1. A laminated chip packaging structure is characterized in that: including PCB base plate, BGA ball, shell, upper cover, stromatolite chip subassembly, shell internally mounted have the stromatolite chip subassembly, stromatolite chip subassembly top sets up the upper cover, the upper cover with shell welded fastening, the shell below sets up the PCB base plate, the shell with the PCB base plate passes through welded fastening, the shell with still set up between the PCB base plate the BGA ball.
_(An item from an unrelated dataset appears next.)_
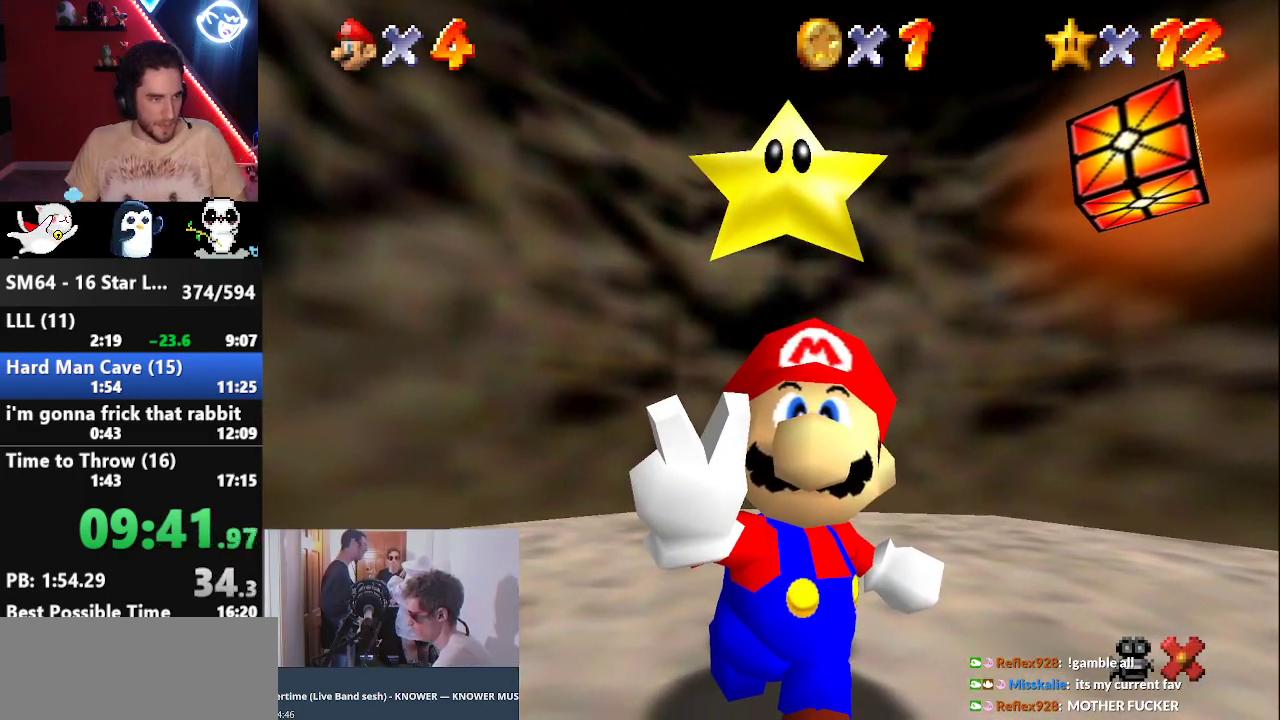
{"buttons": [], "left_stick": "center", "events": []}
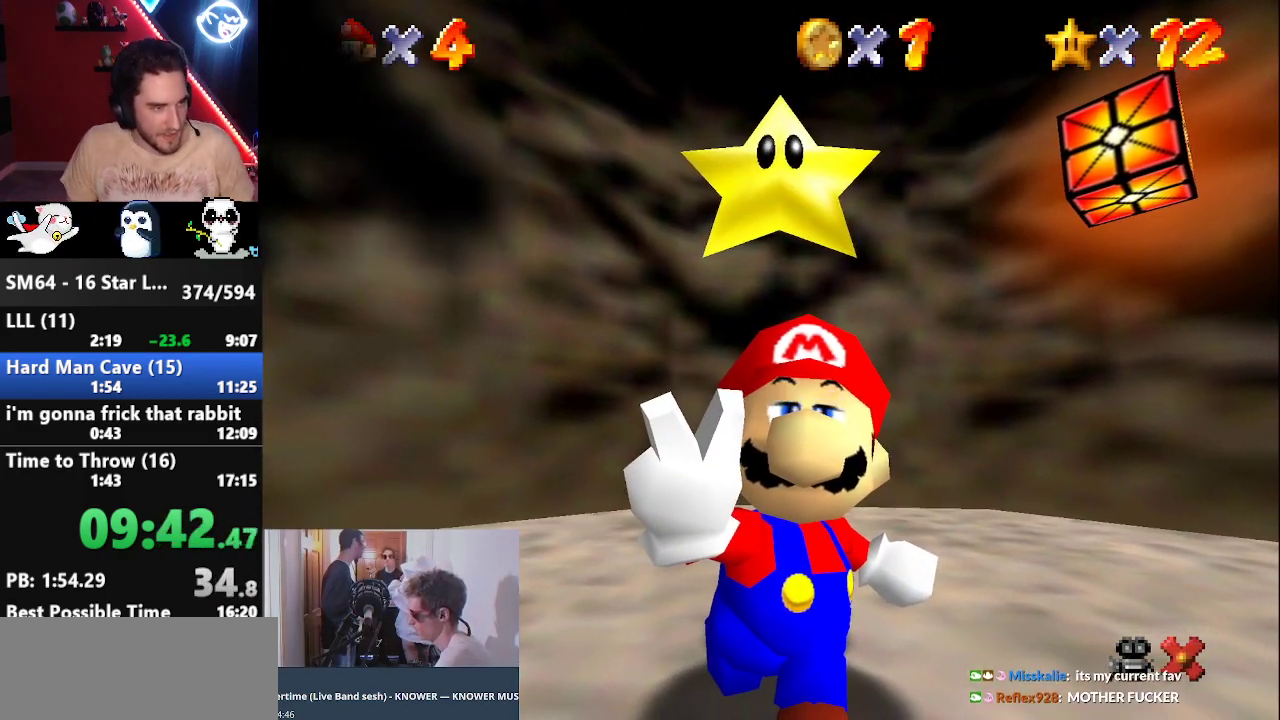
{"buttons": [], "left_stick": "center", "events": []}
2. The stacked chip package structure of claim 1, wherein: laminated chip subassembly includes first stromatolite chip, second stromatolite chip, first stromatolite chip bottom installation the BGA ball, first stromatolite chip top integrated into one piece has the pad seat, pad seat internally mounted has the pad, the pad with BGA ball electrical signal connection, first stromatolite chip upper end is still installed second stromatolite chip, the second is folded the chip and is passed through the pad with first stromatolite chip electrical signal connection.
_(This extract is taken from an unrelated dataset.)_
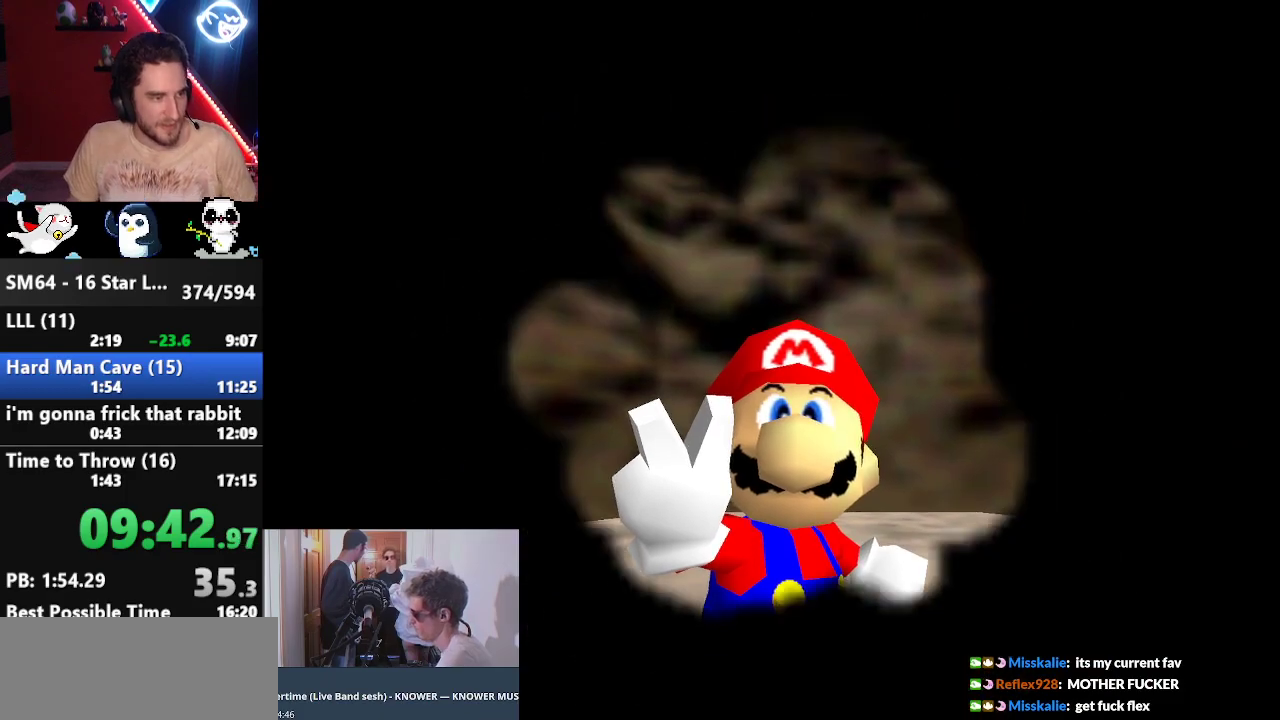
{"buttons": [], "left_stick": "center", "events": []}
3. The stacked chip package structure of claim 2, wherein: the pad pass through the through-silicon-via with BGA ball electricity signal connection, the pad upper end through the hair button with second stromatolite chip welded fastening.

4. The stacked chip package structure of claim 2, wherein: the upper end of the first laminated chip is also provided with a filler channel, one end of the filler channel is provided with a filling port, and a lower filler layer is filled between the first laminated chip and the second laminated chip.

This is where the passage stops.